# STORED DATA
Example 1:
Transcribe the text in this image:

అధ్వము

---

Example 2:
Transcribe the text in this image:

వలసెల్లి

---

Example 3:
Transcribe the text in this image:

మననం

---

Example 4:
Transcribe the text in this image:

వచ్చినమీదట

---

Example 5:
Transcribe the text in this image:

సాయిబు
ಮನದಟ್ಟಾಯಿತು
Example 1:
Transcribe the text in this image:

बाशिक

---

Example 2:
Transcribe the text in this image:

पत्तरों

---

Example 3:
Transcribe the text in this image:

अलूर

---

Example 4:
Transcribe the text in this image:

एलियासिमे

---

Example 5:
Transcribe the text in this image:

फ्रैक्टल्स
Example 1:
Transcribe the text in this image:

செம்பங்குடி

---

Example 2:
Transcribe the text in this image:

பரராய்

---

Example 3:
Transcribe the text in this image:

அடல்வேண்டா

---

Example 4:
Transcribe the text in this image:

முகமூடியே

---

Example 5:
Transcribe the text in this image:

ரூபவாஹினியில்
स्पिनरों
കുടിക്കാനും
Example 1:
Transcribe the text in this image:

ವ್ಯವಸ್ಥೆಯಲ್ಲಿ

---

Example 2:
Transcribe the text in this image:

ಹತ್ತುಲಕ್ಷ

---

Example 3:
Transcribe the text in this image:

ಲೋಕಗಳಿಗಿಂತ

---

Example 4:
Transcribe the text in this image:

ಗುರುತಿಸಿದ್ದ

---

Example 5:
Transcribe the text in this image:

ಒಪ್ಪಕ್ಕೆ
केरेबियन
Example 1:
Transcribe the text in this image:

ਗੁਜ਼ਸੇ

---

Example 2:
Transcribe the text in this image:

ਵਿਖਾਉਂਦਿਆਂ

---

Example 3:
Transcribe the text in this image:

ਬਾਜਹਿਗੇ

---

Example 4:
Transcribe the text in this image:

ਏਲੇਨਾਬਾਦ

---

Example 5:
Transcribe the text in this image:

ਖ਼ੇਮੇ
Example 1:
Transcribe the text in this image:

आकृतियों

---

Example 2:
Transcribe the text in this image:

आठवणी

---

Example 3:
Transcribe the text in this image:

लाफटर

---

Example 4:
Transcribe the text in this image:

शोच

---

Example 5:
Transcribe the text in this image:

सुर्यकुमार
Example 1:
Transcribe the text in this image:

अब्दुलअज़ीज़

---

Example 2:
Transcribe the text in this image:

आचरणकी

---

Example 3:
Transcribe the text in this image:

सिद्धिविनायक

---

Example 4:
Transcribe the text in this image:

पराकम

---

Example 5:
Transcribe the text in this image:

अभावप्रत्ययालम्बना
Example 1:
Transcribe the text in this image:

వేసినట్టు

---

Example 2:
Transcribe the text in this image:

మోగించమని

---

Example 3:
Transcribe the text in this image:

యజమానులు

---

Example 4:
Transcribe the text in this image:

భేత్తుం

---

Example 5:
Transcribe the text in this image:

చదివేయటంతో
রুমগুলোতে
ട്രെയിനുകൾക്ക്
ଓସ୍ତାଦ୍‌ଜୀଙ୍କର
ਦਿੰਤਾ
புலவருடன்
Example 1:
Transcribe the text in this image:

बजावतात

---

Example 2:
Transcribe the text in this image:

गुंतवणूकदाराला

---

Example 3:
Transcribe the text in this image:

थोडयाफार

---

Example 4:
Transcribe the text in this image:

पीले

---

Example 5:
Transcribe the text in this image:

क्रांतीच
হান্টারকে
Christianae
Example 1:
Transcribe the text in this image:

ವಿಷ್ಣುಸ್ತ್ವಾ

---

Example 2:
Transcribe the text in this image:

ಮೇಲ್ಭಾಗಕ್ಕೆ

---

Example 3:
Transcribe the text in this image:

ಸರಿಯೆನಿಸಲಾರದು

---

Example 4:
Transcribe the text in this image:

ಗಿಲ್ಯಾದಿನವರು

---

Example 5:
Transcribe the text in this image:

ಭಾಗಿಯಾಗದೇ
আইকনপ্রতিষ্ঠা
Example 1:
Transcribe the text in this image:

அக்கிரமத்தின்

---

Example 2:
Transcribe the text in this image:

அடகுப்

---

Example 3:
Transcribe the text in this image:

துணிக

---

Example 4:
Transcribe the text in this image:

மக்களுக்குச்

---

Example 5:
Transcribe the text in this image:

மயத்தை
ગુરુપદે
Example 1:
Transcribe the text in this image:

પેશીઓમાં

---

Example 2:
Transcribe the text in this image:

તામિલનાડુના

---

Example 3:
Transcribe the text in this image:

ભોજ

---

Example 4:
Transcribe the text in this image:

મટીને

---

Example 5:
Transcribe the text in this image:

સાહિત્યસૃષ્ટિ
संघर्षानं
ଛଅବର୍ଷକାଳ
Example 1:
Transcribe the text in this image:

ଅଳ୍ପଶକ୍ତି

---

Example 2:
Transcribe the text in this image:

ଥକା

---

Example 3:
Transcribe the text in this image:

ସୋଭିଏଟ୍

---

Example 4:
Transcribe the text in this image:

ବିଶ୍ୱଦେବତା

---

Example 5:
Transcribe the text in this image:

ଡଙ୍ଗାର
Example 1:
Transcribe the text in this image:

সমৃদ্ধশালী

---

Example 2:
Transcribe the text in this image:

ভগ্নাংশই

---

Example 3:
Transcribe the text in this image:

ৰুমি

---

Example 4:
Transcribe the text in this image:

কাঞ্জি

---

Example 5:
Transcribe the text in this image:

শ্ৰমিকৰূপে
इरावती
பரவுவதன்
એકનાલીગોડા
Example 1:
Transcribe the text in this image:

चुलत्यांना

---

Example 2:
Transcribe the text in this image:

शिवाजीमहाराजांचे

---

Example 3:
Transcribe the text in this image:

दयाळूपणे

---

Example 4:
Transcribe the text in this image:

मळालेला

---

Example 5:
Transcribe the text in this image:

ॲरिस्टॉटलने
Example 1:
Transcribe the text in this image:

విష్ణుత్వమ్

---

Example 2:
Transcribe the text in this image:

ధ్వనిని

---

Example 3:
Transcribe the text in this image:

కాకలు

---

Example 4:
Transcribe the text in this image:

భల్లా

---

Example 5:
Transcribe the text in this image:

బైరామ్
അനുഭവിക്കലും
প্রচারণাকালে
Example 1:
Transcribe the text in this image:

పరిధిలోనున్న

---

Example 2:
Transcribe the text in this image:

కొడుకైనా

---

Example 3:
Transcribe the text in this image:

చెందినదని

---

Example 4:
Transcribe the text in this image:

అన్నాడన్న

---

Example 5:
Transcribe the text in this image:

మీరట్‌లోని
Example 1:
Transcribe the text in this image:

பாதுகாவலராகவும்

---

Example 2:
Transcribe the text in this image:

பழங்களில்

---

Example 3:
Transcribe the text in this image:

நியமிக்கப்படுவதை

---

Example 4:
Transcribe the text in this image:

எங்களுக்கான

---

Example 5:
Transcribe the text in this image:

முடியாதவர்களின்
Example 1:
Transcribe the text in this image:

# WORK REQUIRED
Can you write out every one of the lines above again, character for character, with nothing added or left out?

# TASK OUTPUT
Example 1:
Transcribe the text in this image:

అధ్వము

---

Example 2:
Transcribe the text in this image:

వలసెల్లి

---

Example 3:
Transcribe the text in this image:

మననం

---

Example 4:
Transcribe the text in this image:

వచ్చినమీదట

---

Example 5:
Transcribe the text in this image:

సాయిబు
ಮನದಟ್ಟಾಯಿತು
Example 1:
Transcribe the text in this image:

बाशिक

---

Example 2:
Transcribe the text in this image:

पत्तरों

---

Example 3:
Transcribe the text in this image:

अलूर

---

Example 4:
Transcribe the text in this image:

एलियासिमे

---

Example 5:
Transcribe the text in this image:

फ्रैक्टल्स
Example 1:
Transcribe the text in this image:

செம்பங்குடி

---

Example 2:
Transcribe the text in this image:

பரராய்

---

Example 3:
Transcribe the text in this image:

அடல்வேண்டா

---

Example 4:
Transcribe the text in this image:

முகமூடியே

---

Example 5:
Transcribe the text in this image:

ரூபவாஹினியில்
स्पिनरों
കുടിക്കാനും
Example 1:
Transcribe the text in this image:

ವ್ಯವಸ್ಥೆಯಲ್ಲಿ

---

Example 2:
Transcribe the text in this image:

ಹತ್ತುಲಕ್ಷ

---

Example 3:
Transcribe the text in this image:

ಲೋಕಗಳಿಗಿಂತ

---

Example 4:
Transcribe the text in this image:

ಗುರುತಿಸಿದ್ದ

---

Example 5:
Transcribe the text in this image:

ಒಪ್ಪಕ್ಕೆ
केरेबियन
Example 1:
Transcribe the text in this image:

ਗੁਜ਼ਸੇ

---

Example 2:
Transcribe the text in this image:

ਵਿਖਾਉਂਦਿਆਂ

---

Example 3:
Transcribe the text in this image:

ਬਾਜਹਿਗੇ

---

Example 4:
Transcribe the text in this image:

ਏਲੇਨਾਬਾਦ

---

Example 5:
Transcribe the text in this image:

ਖ਼ੇਮੇ
Example 1:
Transcribe the text in this image:

आकृतियों

---

Example 2:
Transcribe the text in this image:

आठवणी

---

Example 3:
Transcribe the text in this image:

लाफटर

---

Example 4:
Transcribe the text in this image:

शोच

---

Example 5:
Transcribe the text in this image:

सुर्यकुमार
Example 1:
Transcribe the text in this image:

अब्दुलअज़ीज़

---

Example 2:
Transcribe the text in this image:

आचरणकी

---

Example 3:
Transcribe the text in this image:

सिद्धिविनायक

---

Example 4:
Transcribe the text in this image:

पराकम

---

Example 5:
Transcribe the text in this image:

अभावप्रत्ययालम्बना
Example 1:
Transcribe the text in this image:

వేసినట్టు

---

Example 2:
Transcribe the text in this image:

మోగించమని

---

Example 3:
Transcribe the text in this image:

యజమానులు

---

Example 4:
Transcribe the text in this image:

భేత్తుం

---

Example 5:
Transcribe the text in this image:

చదివేయటంతో
রুমগুলোতে
ട്രെയിനുകൾക്ക്
ଓସ୍ତାଦ୍‌ଜୀଙ୍କର
ਦਿੰਤਾ
புலவருடன்
Example 1:
Transcribe the text in this image:

बजावतात

---

Example 2:
Transcribe the text in this image:

गुंतवणूकदाराला

---

Example 3:
Transcribe the text in this image:

थोडयाफार

---

Example 4:
Transcribe the text in this image:

पीले

---

Example 5:
Transcribe the text in this image:

क्रांतीच
হান্টারকে
Christianae
Example 1:
Transcribe the text in this image:

ವಿಷ್ಣುಸ್ತ್ವಾ

---

Example 2:
Transcribe the text in this image:

ಮೇಲ್ಭಾಗಕ್ಕೆ

---

Example 3:
Transcribe the text in this image:

ಸರಿಯೆನಿಸಲಾರದು

---

Example 4:
Transcribe the text in this image:

ಗಿಲ್ಯಾದಿನವರು

---

Example 5:
Transcribe the text in this image:

ಭಾಗಿಯಾಗದೇ
আইকনপ্রতিষ্ঠা
Example 1:
Transcribe the text in this image:

அக்கிரமத்தின்

---

Example 2:
Transcribe the text in this image:

அடகுப்

---

Example 3:
Transcribe the text in this image:

துணிக

---

Example 4:
Transcribe the text in this image:

மக்களுக்குச்

---

Example 5:
Transcribe the text in this image:

மயத்தை
ગુરુપદે
Example 1:
Transcribe the text in this image:

પેશીઓમાં

---

Example 2:
Transcribe the text in this image:

તામિલનાડુના

---

Example 3:
Transcribe the text in this image:

ભોજ

---

Example 4:
Transcribe the text in this image:

મટીને

---

Example 5:
Transcribe the text in this image:

સાહિત્યસૃષ્ટિ
संघर्षानं
ଛଅବର୍ଷକାଳ
Example 1:
Transcribe the text in this image:

ଅଳ୍ପଶକ୍ତି

---

Example 2:
Transcribe the text in this image:

ଥକା

---

Example 3:
Transcribe the text in this image:

ସୋଭିଏଟ୍

---

Example 4:
Transcribe the text in this image:

ବିଶ୍ୱଦେବତା

---

Example 5:
Transcribe the text in this image:

ଡଙ୍ଗାର
Example 1:
Transcribe the text in this image:

সমৃদ্ধশালী

---

Example 2:
Transcribe the text in this image:

ভগ্নাংশই

---

Example 3:
Transcribe the text in this image:

ৰুমি

---

Example 4:
Transcribe the text in this image:

কাঞ্জি

---

Example 5:
Transcribe the text in this image:

শ্ৰমিকৰূপে
इरावती
பரவுவதன்
એકનાલીગોડા
Example 1:
Transcribe the text in this image:

चुलत्यांना

---

Example 2:
Transcribe the text in this image:

शिवाजीमहाराजांचे

---

Example 3:
Transcribe the text in this image:

दयाळूपणे

---

Example 4:
Transcribe the text in this image:

मळालेला

---

Example 5:
Transcribe the text in this image:

ॲरिस्टॉटलने
Example 1:
Transcribe the text in this image:

విష్ణుత్వమ్

---

Example 2:
Transcribe the text in this image:

ధ్వనిని

---

Example 3:
Transcribe the text in this image:

కాకలు

---

Example 4:
Transcribe the text in this image:

భల్లా

---

Example 5:
Transcribe the text in this image:

బైరామ్
അനുഭവിക്കലും
প্রচারণাকালে
Example 1:
Transcribe the text in this image:

పరిధిలోనున్న

---

Example 2:
Transcribe the text in this image:

కొడుకైనా

---

Example 3:
Transcribe the text in this image:

చెందినదని

---

Example 4:
Transcribe the text in this image:

అన్నాడన్న

---

Example 5:
Transcribe the text in this image:

మీరట్‌లోని
Example 1:
Transcribe the text in this image:

பாதுகாவலராகவும்

---

Example 2:
Transcribe the text in this image:

பழங்களில்

---

Example 3:
Transcribe the text in this image:

நியமிக்கப்படுவதை

---

Example 4:
Transcribe the text in this image:

எங்களுக்கான

---

Example 5:
Transcribe the text in this image:

முடியாதவர்களின்
Example 1:
Transcribe the text in this image:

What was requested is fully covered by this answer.